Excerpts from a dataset
....................
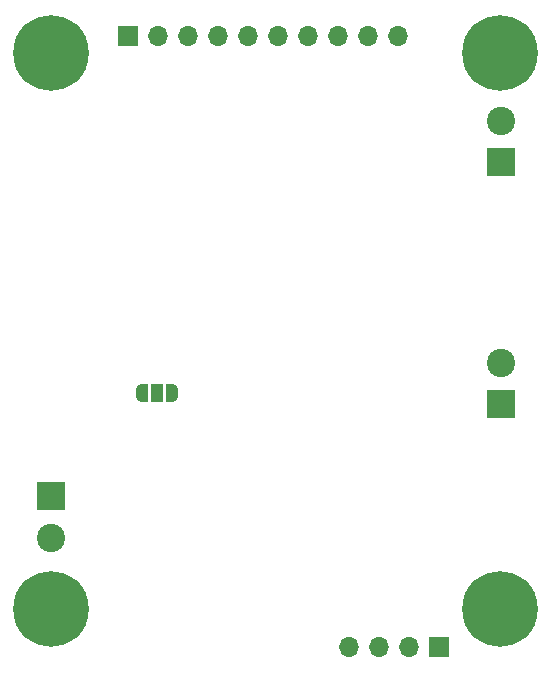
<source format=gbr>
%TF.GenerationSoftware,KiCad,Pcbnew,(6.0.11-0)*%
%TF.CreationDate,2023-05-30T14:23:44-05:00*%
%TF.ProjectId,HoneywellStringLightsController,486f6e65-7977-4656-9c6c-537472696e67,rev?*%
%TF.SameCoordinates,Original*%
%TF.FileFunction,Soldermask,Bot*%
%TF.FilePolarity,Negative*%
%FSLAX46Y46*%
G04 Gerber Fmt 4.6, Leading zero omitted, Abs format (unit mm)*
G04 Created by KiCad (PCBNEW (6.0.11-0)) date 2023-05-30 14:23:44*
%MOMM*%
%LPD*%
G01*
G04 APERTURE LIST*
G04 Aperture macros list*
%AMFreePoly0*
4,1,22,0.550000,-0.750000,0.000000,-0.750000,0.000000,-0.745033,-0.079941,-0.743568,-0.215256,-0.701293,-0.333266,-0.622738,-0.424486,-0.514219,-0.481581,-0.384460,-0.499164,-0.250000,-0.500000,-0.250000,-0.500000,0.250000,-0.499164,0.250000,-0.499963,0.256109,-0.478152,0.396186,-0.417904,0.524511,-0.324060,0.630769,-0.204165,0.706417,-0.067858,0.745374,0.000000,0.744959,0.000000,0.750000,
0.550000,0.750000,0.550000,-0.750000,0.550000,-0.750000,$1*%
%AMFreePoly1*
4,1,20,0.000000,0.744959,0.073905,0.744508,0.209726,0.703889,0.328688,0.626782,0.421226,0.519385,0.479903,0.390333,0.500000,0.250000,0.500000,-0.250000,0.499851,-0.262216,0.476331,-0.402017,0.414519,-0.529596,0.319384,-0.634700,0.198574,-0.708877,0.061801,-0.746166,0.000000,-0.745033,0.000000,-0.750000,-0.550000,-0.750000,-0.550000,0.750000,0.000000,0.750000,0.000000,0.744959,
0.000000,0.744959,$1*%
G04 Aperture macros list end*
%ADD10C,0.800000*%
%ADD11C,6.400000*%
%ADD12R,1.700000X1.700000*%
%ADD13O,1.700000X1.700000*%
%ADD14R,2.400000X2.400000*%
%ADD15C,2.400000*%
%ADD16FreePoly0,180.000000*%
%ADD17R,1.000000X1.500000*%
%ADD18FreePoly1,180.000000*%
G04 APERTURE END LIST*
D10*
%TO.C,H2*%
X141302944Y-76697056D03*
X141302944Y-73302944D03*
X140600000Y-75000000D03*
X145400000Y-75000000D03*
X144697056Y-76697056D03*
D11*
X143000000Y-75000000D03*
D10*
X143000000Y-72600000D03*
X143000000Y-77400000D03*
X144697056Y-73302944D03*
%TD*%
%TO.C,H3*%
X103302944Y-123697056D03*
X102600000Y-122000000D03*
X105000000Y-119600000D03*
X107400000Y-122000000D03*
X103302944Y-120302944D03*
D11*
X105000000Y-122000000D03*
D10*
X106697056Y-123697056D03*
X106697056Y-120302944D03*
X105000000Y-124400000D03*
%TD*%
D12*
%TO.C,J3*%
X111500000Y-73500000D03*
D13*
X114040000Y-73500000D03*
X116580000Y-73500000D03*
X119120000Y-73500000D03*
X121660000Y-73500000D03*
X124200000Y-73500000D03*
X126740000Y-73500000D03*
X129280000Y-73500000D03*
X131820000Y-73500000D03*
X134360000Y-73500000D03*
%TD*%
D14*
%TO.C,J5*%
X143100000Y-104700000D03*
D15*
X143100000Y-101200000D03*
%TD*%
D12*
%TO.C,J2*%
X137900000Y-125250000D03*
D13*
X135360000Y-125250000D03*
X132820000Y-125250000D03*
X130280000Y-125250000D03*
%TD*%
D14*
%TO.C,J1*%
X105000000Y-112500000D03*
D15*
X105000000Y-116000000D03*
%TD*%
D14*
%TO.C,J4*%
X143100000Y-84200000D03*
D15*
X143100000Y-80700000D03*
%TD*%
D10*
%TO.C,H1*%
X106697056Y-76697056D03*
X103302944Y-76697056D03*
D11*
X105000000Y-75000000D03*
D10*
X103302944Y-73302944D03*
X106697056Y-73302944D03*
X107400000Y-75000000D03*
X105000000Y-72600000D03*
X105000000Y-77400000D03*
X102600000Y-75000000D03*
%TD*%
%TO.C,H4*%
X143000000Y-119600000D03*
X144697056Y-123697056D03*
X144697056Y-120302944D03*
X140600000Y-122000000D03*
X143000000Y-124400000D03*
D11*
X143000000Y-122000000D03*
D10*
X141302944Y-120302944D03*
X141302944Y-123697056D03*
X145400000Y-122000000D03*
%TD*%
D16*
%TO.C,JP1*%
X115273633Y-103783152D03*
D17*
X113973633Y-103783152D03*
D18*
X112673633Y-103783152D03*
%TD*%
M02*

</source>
....................
**Directive:** Every record above, copied exactly and without a single picture, makes up the answer.

**Finished exercise:**
<source format=gbr>
%TF.GenerationSoftware,KiCad,Pcbnew,(6.0.11-0)*%
%TF.CreationDate,2023-05-30T14:23:44-05:00*%
%TF.ProjectId,HoneywellStringLightsController,486f6e65-7977-4656-9c6c-537472696e67,rev?*%
%TF.SameCoordinates,Original*%
%TF.FileFunction,Soldermask,Bot*%
%TF.FilePolarity,Negative*%
%FSLAX46Y46*%
G04 Gerber Fmt 4.6, Leading zero omitted, Abs format (unit mm)*
G04 Created by KiCad (PCBNEW (6.0.11-0)) date 2023-05-30 14:23:44*
%MOMM*%
%LPD*%
G01*
G04 APERTURE LIST*
G04 Aperture macros list*
%AMFreePoly0*
4,1,22,0.550000,-0.750000,0.000000,-0.750000,0.000000,-0.745033,-0.079941,-0.743568,-0.215256,-0.701293,-0.333266,-0.622738,-0.424486,-0.514219,-0.481581,-0.384460,-0.499164,-0.250000,-0.500000,-0.250000,-0.500000,0.250000,-0.499164,0.250000,-0.499963,0.256109,-0.478152,0.396186,-0.417904,0.524511,-0.324060,0.630769,-0.204165,0.706417,-0.067858,0.745374,0.000000,0.744959,0.000000,0.750000,
0.550000,0.750000,0.550000,-0.750000,0.550000,-0.750000,$1*%
%AMFreePoly1*
4,1,20,0.000000,0.744959,0.073905,0.744508,0.209726,0.703889,0.328688,0.626782,0.421226,0.519385,0.479903,0.390333,0.500000,0.250000,0.500000,-0.250000,0.499851,-0.262216,0.476331,-0.402017,0.414519,-0.529596,0.319384,-0.634700,0.198574,-0.708877,0.061801,-0.746166,0.000000,-0.745033,0.000000,-0.750000,-0.550000,-0.750000,-0.550000,0.750000,0.000000,0.750000,0.000000,0.744959,
0.000000,0.744959,$1*%
G04 Aperture macros list end*
%ADD10C,0.800000*%
%ADD11C,6.400000*%
%ADD12R,1.700000X1.700000*%
%ADD13O,1.700000X1.700000*%
%ADD14R,2.400000X2.400000*%
%ADD15C,2.400000*%
%ADD16FreePoly0,180.000000*%
%ADD17R,1.000000X1.500000*%
%ADD18FreePoly1,180.000000*%
G04 APERTURE END LIST*
D10*
%TO.C,H2*%
X141302944Y-76697056D03*
X141302944Y-73302944D03*
X140600000Y-75000000D03*
X145400000Y-75000000D03*
X144697056Y-76697056D03*
D11*
X143000000Y-75000000D03*
D10*
X143000000Y-72600000D03*
X143000000Y-77400000D03*
X144697056Y-73302944D03*
%TD*%
%TO.C,H3*%
X103302944Y-123697056D03*
X102600000Y-122000000D03*
X105000000Y-119600000D03*
X107400000Y-122000000D03*
X103302944Y-120302944D03*
D11*
X105000000Y-122000000D03*
D10*
X106697056Y-123697056D03*
X106697056Y-120302944D03*
X105000000Y-124400000D03*
%TD*%
D12*
%TO.C,J3*%
X111500000Y-73500000D03*
D13*
X114040000Y-73500000D03*
X116580000Y-73500000D03*
X119120000Y-73500000D03*
X121660000Y-73500000D03*
X124200000Y-73500000D03*
X126740000Y-73500000D03*
X129280000Y-73500000D03*
X131820000Y-73500000D03*
X134360000Y-73500000D03*
%TD*%
D14*
%TO.C,J5*%
X143100000Y-104700000D03*
D15*
X143100000Y-101200000D03*
%TD*%
D12*
%TO.C,J2*%
X137900000Y-125250000D03*
D13*
X135360000Y-125250000D03*
X132820000Y-125250000D03*
X130280000Y-125250000D03*
%TD*%
D14*
%TO.C,J1*%
X105000000Y-112500000D03*
D15*
X105000000Y-116000000D03*
%TD*%
D14*
%TO.C,J4*%
X143100000Y-84200000D03*
D15*
X143100000Y-80700000D03*
%TD*%
D10*
%TO.C,H1*%
X106697056Y-76697056D03*
X103302944Y-76697056D03*
D11*
X105000000Y-75000000D03*
D10*
X103302944Y-73302944D03*
X106697056Y-73302944D03*
X107400000Y-75000000D03*
X105000000Y-72600000D03*
X105000000Y-77400000D03*
X102600000Y-75000000D03*
%TD*%
%TO.C,H4*%
X143000000Y-119600000D03*
X144697056Y-123697056D03*
X144697056Y-120302944D03*
X140600000Y-122000000D03*
X143000000Y-124400000D03*
D11*
X143000000Y-122000000D03*
D10*
X141302944Y-120302944D03*
X141302944Y-123697056D03*
X145400000Y-122000000D03*
%TD*%
D16*
%TO.C,JP1*%
X115273633Y-103783152D03*
D17*
X113973633Y-103783152D03*
D18*
X112673633Y-103783152D03*
%TD*%
M02*

</source>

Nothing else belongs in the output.